Si l’on se replace au moment juste après le bac, cette année de coupure peut faire peur. D’abord parce qu’on n’est pas sérieux quand on a 17 ans, dixit Rimbaud (qui pouvait aussi se tromper). Ensuite parce que la pression de l’orientation grimpe tout au long du lycée et, avec elle, l’impression que toute notre vie se joue à ce moment précis.

Mais plutôt que de parler « coupure », si on parlait projet ? « Avec du recul, j’étais quand même jeune pour partir en Chine. Mais on peut aussi faire quelque chose de très intéressant en restant chez soi », soutient Laurent. De fait, l’année sabbatique ne signifie pas grand-chose en elle-même, mais prend du relief lorsqu’elle se remplit d’expériences dignes de ce nom : un service civique, des stages, un séjour à l’étranger, une mission en association, un emploi, un projet artistique ou sportif…

Ainsi, elle deviendra non pas une « période bizarre à justifier », mais une histoire à raconter, des projets à analyser, une preuve d’autonomie, du vécu… Bref : tout ce que les formations adorent.


FAQ Année sabbatique après le bac

Qu’est-ce qu’une année sabbatique après le bac ?

 C’est le fait de prendre une pause d’un an entre le lycée et les études supérieures, pour voyager, faire des stages, un service civique ou un projet personnel, avant de se lancer dans une formation.

Est-ce que l’année sabbatique après le bac est reconnue en France ? 

Oui. Depuis 2015, le droit à la césure permet de différer son entrée en formation tout en conservant son statut étudiant, pour une durée de 6 mois à 1 an.

Est-ce que l’année sabbatique après le bac est risquée ?

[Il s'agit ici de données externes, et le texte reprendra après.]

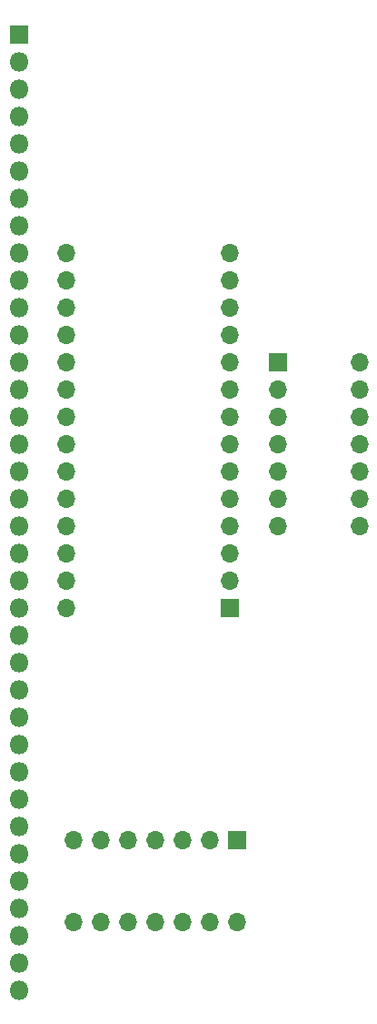
<source format=gbr>
%TF.GenerationSoftware,KiCad,Pcbnew,5.1.6-c6e7f7d~86~ubuntu18.04.1*%
%TF.CreationDate,2020-06-26T23:18:16+01:00*%
%TF.ProjectId,32KRAM_Higher_Rev1,33324b52-414d-45f4-9869-676865725f52,rev?*%
%TF.SameCoordinates,Original*%
%TF.FileFunction,Soldermask,Bot*%
%TF.FilePolarity,Negative*%
%FSLAX46Y46*%
G04 Gerber Fmt 4.6, Leading zero omitted, Abs format (unit mm)*
G04 Created by KiCad (PCBNEW 5.1.6-c6e7f7d~86~ubuntu18.04.1) date 2020-06-26 23:18:16*
%MOMM*%
%LPD*%
G01*
G04 APERTURE LIST*
%ADD10O,1.800000X1.800000*%
%ADD11R,1.800000X1.800000*%
%ADD12O,1.700000X1.700000*%
%ADD13R,1.700000X1.700000*%
G04 APERTURE END LIST*
D10*
%TO.C,J1*%
X59055000Y-160655000D03*
X59055000Y-158115000D03*
X59055000Y-155575000D03*
X59055000Y-153035000D03*
X59055000Y-150495000D03*
X59055000Y-147955000D03*
X59055000Y-145415000D03*
X59055000Y-142875000D03*
X59055000Y-140335000D03*
X59055000Y-137795000D03*
X59055000Y-135255000D03*
X59055000Y-132715000D03*
X59055000Y-130175000D03*
X59055000Y-127635000D03*
X59055000Y-125095000D03*
X59055000Y-122555000D03*
X59055000Y-120015000D03*
X59055000Y-117475000D03*
X59055000Y-114935000D03*
X59055000Y-112395000D03*
X59055000Y-109855000D03*
X59055000Y-107315000D03*
X59055000Y-104775000D03*
X59055000Y-102235000D03*
X59055000Y-99695000D03*
X59055000Y-97155000D03*
X59055000Y-94615000D03*
X59055000Y-92075000D03*
X59055000Y-89535000D03*
X59055000Y-86995000D03*
X59055000Y-84455000D03*
X59055000Y-81915000D03*
X59055000Y-79375000D03*
X59055000Y-76835000D03*
X59055000Y-74295000D03*
D11*
X59055000Y-71755000D03*
%TD*%
D12*
%TO.C,U3*%
X90805000Y-102235000D03*
X83185000Y-117475000D03*
X90805000Y-104775000D03*
X83185000Y-114935000D03*
X90805000Y-107315000D03*
X83185000Y-112395000D03*
X90805000Y-109855000D03*
X83185000Y-109855000D03*
X90805000Y-112395000D03*
X83185000Y-107315000D03*
X90805000Y-114935000D03*
X83185000Y-104775000D03*
X90805000Y-117475000D03*
D13*
X83185000Y-102235000D03*
%TD*%
D12*
%TO.C,U2*%
X63500000Y-125095000D03*
X78740000Y-92075000D03*
X63500000Y-122555000D03*
X78740000Y-94615000D03*
X63500000Y-120015000D03*
X78740000Y-97155000D03*
X63500000Y-117475000D03*
X78740000Y-99695000D03*
X63500000Y-114935000D03*
X78740000Y-102235000D03*
X63500000Y-112395000D03*
X78740000Y-104775000D03*
X63500000Y-109855000D03*
X78740000Y-107315000D03*
X63500000Y-107315000D03*
X78740000Y-109855000D03*
X63500000Y-104775000D03*
X78740000Y-112395000D03*
X63500000Y-102235000D03*
X78740000Y-114935000D03*
X63500000Y-99695000D03*
X78740000Y-117475000D03*
X63500000Y-97155000D03*
X78740000Y-120015000D03*
X63500000Y-94615000D03*
X78740000Y-122555000D03*
X63500000Y-92075000D03*
D13*
X78740000Y-125095000D03*
%TD*%
D12*
%TO.C,U1*%
X79375000Y-154305000D03*
X64135000Y-146685000D03*
X76835000Y-154305000D03*
X66675000Y-146685000D03*
X74295000Y-154305000D03*
X69215000Y-146685000D03*
X71755000Y-154305000D03*
X71755000Y-146685000D03*
X69215000Y-154305000D03*
X74295000Y-146685000D03*
X66675000Y-154305000D03*
X76835000Y-146685000D03*
X64135000Y-154305000D03*
D13*
X79375000Y-146685000D03*
%TD*%
M02*

</source>
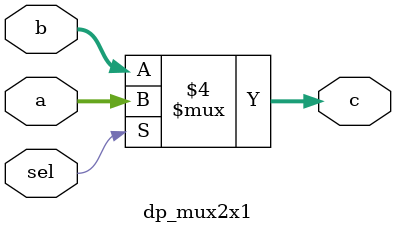
<source format=v>
`timescale 1ns / 1ps
module dp_mux2x1(a,b,sel,c);
parameter datawidth = 8;
input [datawidth-1:0] a,b;
input sel;
output reg [datawidth-1:0] c;

always@(a or b or sel) begin
	if (sel == 1)
		c <= a;
	else
		c <= b;
end

endmodule

</source>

Non, si elle est bien préparée. Une année remplie d’expériences concrètes (stages, séjour à l’étranger, mission associative) est même valorisée par les formations et les recruteurs.

Comment bien préparer son année sabbatique après le bac ?

 L’essentiel est d’avoir un projet : stage, service civique, emploi, séjour linguistique, projet artistique ou sportif. Une année vide est difficile à valoriser, une année bien remplie devient un vrai atout.

L’année sabbatique après le bac est-elle courante en France ? 

Encore peu : seulement 9 000 demandes de césure sur Parcoursup en 2024, contre une moyenne européenne de 34 % d’étudiants ayant fait une pause. La tendance progresse néanmoins.

L’année sabbatique après le bac est-elle acceptée par les grandes écoles ? 

Oui, de plus en plus. Les établissements valorisent l’autonomie, la maturité et les expériences acquises pendant cette année, qui peuvent renforcer un dossier de candidature.